漬物が速すぎた朝市、観客まで浅漬けに
山あいの町・湧水町の朝市で開催された「スピード漬物グランプリ」が、予想を超える白熱ぶりで話題だ。制限時間は砂時計一杯、材料は地元のキュウリと謎の井戸水、味付けは“勘”。優勝したのは、漬け込み開始から46秒で食感と涙腺を同時に刺激した町内会の佐々木さん(68)。審査員は「たくあんが未来を見た」と評価し、意味は誰にも分からなかった。
会場では応援の掛け声が「押して!揉んで!揺らして!」と分刻みで進化。観客の一人はうっかり漬け桶に肘をひたし、「なんか人生がカリッとした」と感想を述べた。主催者によると、計時は太鼓担当の庄屋さんが気分で打ち鳴らす方式。「正確な不正確さがうちの味」と胸を張る。

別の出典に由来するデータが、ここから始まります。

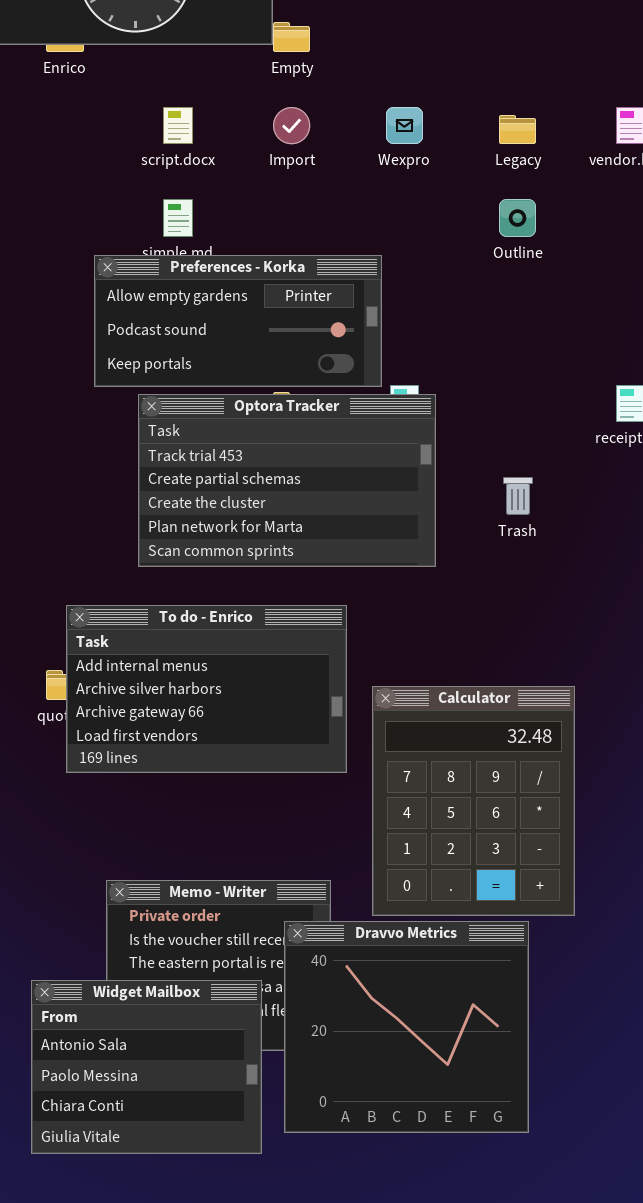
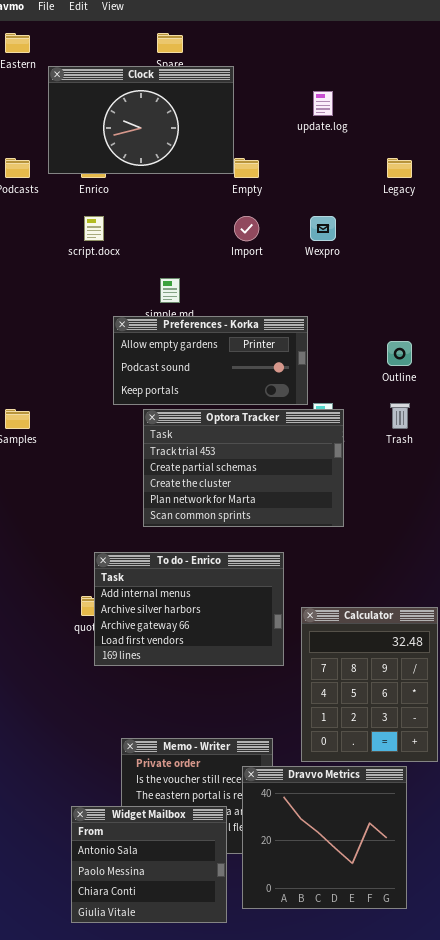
script.docx: [163,107,193,144] -> [84,216,104,241], moved
Legacy: [499,115,536,144] -> [387,158,412,178], moved
Outline: [499,199,536,237] -> [387,341,412,366], moved
Trash: [503,477,533,515] -> [390,403,410,429], moved

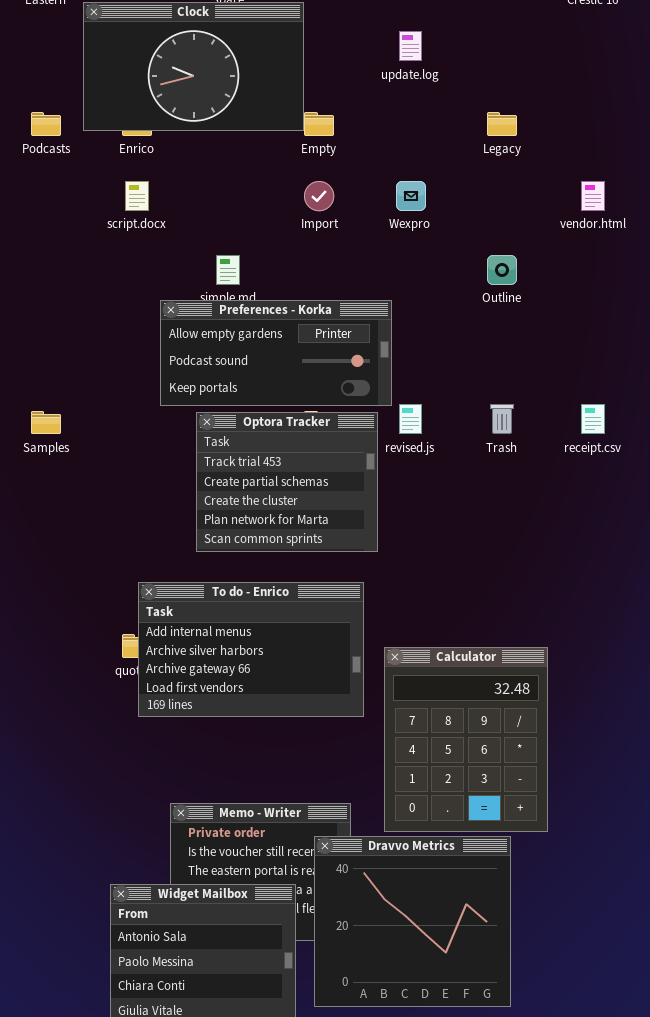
Outline: [387,341,412,366] -> [487,255,517,285], moved
Optora Tracker: [143,409,344,527] -> [196,412,378,552], resized

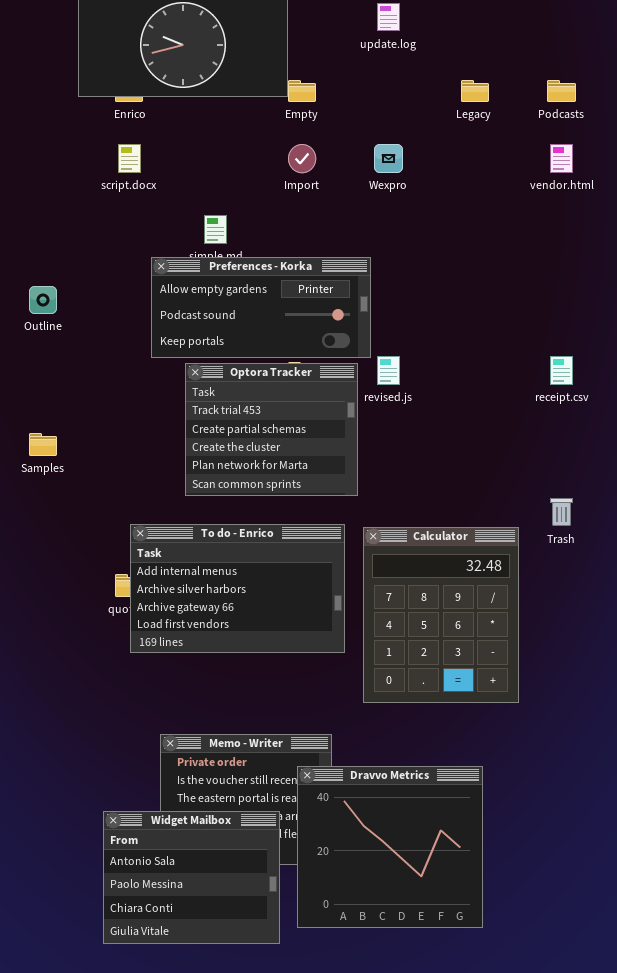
Podcasts: [31,112,61,136] -> [547,80,576,102], moved
Outline: [487,255,517,285] -> [29,286,57,314], moved
Trash: [490,404,514,434] -> [550,498,573,526], moved
Samples: [31,411,61,434] -> [29,433,57,456], moved
Calculator: [384,647,548,832] -> [363,527,519,703], moved

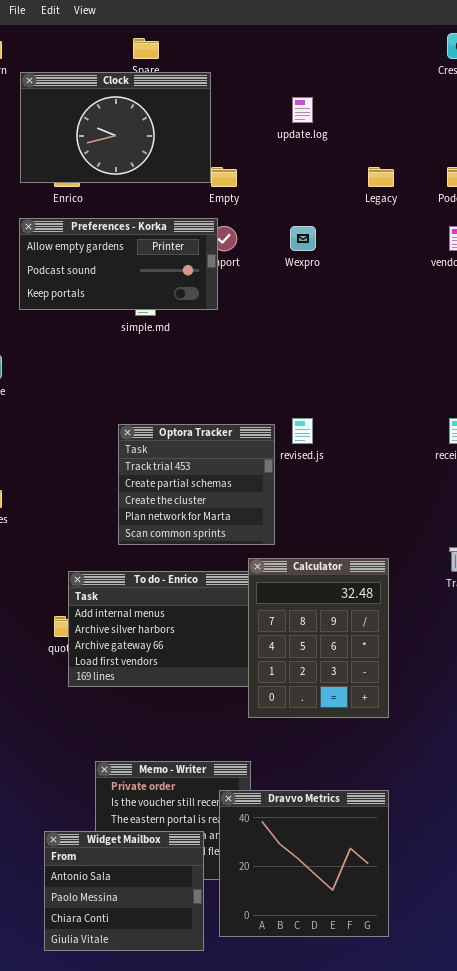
Preferences - Korka: [151,257,371,358] -> [19,218,218,310], moved
Calculator: [363,527,519,703] -> [248,558,389,718], moved

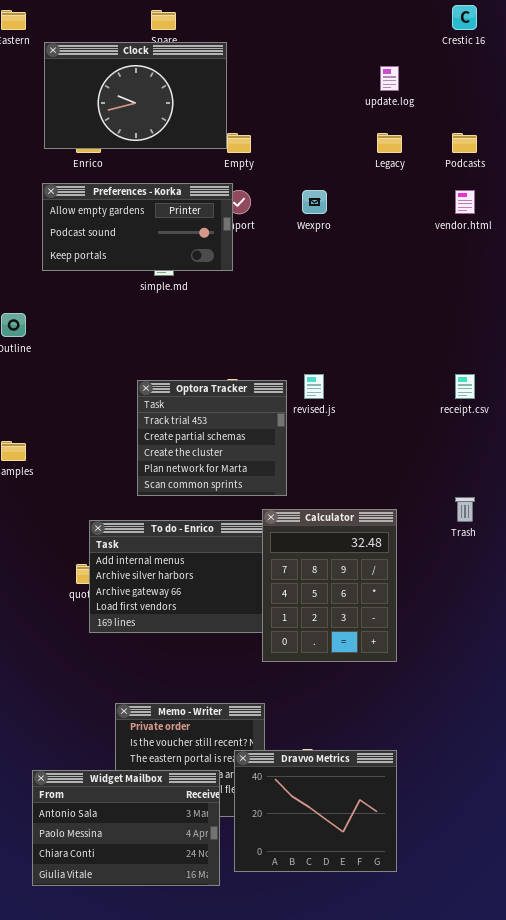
update.log: [292,97,313,123] -> [380,66,399,91], moved
Dravvo Metrics: [219,790,389,937] -> [234,750,397,872], resized
Widget Mailbox: [44,831,204,951] -> [32,770,220,886], resized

表彰式ではトロフィー代わりに巨大な梅干しが贈呈され、重すぎて受賞者が3回ほど転がるハプニングも。来年は「無音の沢庵部門」新設が決定。静けさで勝負するため、会場の案内は全てジェスチャーになる予定だ。町は「音の出ない美味を世界へ」と意気込むが、まずは砂時計の補充が急務らしい。